"Composer Sets Politics To Music In Scoring Campaign Ads"

AUDIE CORNISH, HOST:

The millions of dollars presidential candidates spend on ads support an industry that doesn't get a whole lot of attention outside of campaign season. As part of our series Snapshots 2016, NPR's Tamara Keith introduces us to a man who helps give those ads their epic sound.

TODD HAHN: My name is Todd Hahn. I'm a composer.

TAMARA KEITH, BYLINE: Todd Hahn has been composing music for campaign ads for 25 years. But it's not what he imagined for himself when he was a budding musician growing up in the '70s. He wanted to write music for television and movies.
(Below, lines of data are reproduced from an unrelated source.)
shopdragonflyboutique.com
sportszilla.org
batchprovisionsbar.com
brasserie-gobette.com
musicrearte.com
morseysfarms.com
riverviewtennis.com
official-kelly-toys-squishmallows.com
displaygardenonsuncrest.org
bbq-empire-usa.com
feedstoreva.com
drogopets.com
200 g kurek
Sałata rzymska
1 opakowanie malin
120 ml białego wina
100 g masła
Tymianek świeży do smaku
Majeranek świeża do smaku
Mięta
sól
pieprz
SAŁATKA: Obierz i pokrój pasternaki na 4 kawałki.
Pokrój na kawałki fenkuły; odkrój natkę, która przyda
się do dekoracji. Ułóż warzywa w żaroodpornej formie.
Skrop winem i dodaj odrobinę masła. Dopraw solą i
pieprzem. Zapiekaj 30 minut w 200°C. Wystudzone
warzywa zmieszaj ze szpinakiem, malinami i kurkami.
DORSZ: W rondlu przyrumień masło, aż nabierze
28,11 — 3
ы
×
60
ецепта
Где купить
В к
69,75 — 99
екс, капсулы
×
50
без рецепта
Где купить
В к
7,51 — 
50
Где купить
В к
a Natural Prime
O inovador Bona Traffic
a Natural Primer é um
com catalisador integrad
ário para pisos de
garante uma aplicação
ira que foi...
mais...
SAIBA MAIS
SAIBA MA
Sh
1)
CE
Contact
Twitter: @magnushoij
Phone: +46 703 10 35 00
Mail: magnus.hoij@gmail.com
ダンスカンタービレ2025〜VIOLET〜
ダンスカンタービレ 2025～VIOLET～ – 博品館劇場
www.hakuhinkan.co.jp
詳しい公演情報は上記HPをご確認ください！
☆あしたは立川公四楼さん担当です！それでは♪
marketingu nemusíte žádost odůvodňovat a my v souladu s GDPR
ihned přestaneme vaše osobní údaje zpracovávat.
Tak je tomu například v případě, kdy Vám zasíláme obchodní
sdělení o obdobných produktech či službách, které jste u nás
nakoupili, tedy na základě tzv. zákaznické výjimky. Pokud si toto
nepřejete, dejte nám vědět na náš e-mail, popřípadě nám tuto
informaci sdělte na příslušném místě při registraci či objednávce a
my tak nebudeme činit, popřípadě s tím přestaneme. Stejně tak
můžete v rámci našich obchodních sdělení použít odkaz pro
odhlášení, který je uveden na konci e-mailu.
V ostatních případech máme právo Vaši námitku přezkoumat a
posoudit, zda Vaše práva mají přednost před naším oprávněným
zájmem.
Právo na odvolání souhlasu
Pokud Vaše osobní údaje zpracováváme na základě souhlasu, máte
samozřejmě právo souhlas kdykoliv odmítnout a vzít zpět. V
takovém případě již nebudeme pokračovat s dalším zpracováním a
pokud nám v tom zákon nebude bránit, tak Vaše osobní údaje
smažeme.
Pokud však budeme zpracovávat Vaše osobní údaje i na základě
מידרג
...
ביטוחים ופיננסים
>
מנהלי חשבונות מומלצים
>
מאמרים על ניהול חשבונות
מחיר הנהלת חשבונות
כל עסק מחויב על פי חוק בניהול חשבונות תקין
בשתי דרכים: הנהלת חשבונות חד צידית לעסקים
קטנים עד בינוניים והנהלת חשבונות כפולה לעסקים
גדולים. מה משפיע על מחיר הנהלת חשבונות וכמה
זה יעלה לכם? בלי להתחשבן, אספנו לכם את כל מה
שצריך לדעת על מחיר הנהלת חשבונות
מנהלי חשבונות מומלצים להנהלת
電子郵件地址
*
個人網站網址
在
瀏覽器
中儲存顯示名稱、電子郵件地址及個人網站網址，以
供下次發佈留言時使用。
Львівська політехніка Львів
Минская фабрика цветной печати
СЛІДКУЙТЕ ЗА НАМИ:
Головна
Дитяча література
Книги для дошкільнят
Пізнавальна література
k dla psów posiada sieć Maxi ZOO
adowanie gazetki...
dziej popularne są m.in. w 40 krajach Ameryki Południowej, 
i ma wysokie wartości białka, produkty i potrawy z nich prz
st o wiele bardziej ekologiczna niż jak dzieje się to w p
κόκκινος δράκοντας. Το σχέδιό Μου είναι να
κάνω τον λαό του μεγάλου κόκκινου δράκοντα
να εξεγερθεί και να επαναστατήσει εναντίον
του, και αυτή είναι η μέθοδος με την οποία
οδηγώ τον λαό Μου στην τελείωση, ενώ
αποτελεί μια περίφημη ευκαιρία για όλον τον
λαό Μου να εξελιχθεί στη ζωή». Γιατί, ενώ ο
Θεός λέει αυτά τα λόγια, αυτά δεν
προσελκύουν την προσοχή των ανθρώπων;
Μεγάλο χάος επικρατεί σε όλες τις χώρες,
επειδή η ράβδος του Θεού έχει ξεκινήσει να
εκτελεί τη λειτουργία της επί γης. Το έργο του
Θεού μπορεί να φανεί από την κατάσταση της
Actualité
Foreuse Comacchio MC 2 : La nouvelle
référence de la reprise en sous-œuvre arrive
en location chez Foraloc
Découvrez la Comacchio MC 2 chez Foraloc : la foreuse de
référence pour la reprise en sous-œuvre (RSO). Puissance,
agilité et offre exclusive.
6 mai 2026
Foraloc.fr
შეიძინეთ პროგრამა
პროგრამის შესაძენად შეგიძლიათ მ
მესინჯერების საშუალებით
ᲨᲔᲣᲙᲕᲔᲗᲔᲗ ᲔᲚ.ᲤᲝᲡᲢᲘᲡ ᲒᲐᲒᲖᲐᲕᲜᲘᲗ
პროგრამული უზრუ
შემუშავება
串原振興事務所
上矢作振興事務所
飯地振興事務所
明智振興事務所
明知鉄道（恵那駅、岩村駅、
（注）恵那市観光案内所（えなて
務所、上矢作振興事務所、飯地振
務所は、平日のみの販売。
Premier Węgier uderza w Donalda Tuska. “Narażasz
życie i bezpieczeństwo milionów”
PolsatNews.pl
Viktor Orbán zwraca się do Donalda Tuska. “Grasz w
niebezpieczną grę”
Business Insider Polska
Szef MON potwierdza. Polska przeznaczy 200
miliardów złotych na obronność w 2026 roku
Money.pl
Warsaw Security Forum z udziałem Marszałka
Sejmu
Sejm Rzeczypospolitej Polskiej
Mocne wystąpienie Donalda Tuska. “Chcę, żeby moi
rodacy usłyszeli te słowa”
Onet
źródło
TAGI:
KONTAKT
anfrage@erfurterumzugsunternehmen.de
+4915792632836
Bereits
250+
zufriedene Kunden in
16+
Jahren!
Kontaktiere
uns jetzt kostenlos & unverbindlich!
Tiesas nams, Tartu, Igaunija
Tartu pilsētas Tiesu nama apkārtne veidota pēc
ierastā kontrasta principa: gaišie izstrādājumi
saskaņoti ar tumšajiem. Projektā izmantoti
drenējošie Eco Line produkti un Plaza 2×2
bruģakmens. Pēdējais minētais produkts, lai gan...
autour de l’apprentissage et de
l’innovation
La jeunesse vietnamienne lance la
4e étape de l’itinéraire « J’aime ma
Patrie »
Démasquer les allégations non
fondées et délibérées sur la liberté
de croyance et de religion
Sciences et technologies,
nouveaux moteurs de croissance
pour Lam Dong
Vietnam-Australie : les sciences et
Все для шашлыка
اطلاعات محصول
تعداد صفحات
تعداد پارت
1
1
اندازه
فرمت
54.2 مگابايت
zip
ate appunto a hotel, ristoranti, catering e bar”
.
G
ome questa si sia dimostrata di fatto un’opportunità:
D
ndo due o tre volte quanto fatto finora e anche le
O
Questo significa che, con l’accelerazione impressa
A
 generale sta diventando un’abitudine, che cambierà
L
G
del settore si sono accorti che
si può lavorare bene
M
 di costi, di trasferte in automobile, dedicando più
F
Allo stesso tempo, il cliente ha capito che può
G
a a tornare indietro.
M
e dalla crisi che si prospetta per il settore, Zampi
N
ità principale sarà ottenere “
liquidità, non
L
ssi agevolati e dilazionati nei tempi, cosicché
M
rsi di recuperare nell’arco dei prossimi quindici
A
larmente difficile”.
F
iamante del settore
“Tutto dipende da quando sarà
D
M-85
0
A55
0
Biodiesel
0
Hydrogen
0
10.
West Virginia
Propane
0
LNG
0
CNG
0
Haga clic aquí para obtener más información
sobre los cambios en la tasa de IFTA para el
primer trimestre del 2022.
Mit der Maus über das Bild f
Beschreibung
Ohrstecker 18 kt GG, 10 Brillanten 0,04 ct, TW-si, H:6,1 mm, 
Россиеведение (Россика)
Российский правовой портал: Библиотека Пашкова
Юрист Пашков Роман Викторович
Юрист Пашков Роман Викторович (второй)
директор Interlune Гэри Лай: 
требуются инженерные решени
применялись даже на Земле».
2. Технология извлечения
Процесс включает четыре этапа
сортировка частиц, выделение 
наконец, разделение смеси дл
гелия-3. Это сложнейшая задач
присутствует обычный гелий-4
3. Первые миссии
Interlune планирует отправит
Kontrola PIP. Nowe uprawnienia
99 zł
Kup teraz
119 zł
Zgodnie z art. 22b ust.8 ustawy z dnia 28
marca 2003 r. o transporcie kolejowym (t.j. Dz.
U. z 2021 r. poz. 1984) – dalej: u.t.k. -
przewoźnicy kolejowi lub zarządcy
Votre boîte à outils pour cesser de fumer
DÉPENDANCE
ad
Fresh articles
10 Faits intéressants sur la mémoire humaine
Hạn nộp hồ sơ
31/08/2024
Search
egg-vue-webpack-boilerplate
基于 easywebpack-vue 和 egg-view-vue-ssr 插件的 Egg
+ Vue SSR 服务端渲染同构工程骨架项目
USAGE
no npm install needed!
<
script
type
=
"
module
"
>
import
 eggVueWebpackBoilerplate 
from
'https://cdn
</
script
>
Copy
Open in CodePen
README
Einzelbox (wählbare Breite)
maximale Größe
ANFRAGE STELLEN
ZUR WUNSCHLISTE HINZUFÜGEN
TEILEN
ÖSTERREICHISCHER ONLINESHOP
(SOUNDBITE OF JOHN WILLIAMS SONG, "OVERTURE")

HAHN: Seeing those big, epic movies as a young person, like, you know, "Star Wars" or "The Magnificent Seven" - any of these big, epic movies and Westerns that had just these gorgeous scores. You'd say, I want to do that.

KEITH: Hahn studied composition at Juilliard but never finished. For a while, he was scoring documentaries for the Discovery Channel and National Geographic. And then a producer of campaign ads asked if he could score an ad for a down-ballot race in Pennsylvania. He did, and the rest is more or less history.

HAHN: One thing leads to the other, and if, you know, you're a composer or any sort of creative person and you have steady work, you know, and it's good work, you sort of stay with it.

KEITH: At the peak of the campaign season, Hanh says he'll score as many as 18 ads a day. Over the course of his career, he figures he's done 12,000 or 15,000.

HAHN: And most of them are, you know, during the election cycle, negative ads.

KEITH: He's a master at composing music that gives ads an emotional punch. For negative ads, Hahn says an ethereal sound works well.

(SOUNDBITE OF MUSIC)

HAHN: They work really nice for negative ads or - like a candidate could just be speaking, like, at 3 o'clock in the morning on, you know, September 4.

KEITH: But he gets to do positive ads, too, the kind of sweeping bio ads that introduce people to a candidate or reintroduce them.

(SOUNDBITE OF MUSIC)

HAHN: Music needs to be a metaphor for what you're seeing and what you're hearing, you know? I mean, that works the analytical side of your brain. But then when you hear the music, you know, with the visuals, it - something inside you is tweaked.

KEITH: And the best ads, the most cinematic, get Hahn close to that thing he dreamed of when he was a kid.

HAHN: To me, they are like little film scores. In my humble way, I try to make that like a little film score. Those are the fun kind of jobs.

KEITH: Hahn works for both parties, which leads to some interesting contrasts. In 2004, he scored a Democratic Party ad for presidential candidate John Kerry.

(SOUNDBITE OF ARCHIVED RECORDING)

JOHN KERRY: I defended this country as a young man, and I will defend...

KEITH: A couple of weeks later...

(SOUNDBITE OF ARCHIVED RECORDING)

UNIDENTIFIED MAN #1: I served with John Kerry.

KEITH: ...He wrote the music for the now-infamous Swift Boat ad that helped sink Kerry's candidacy.

(SOUNDBITE OF ARCHIVED RECORDING)

UNIDENTIFIED MAN #1: He is lying about his record.

KEITH: It might be surprising, but Todd Hahn says he's not a political person. He failed his high school government class. Hahn really sees himself working for the producers of the ads, not the candidates themselves.

HAHN: The candidates - to me, I've done it for so long that they're political candidates. They come and go (laughter), and God bless them.

KEITH: Because they pay the bills. Tamara Keith, NPR News.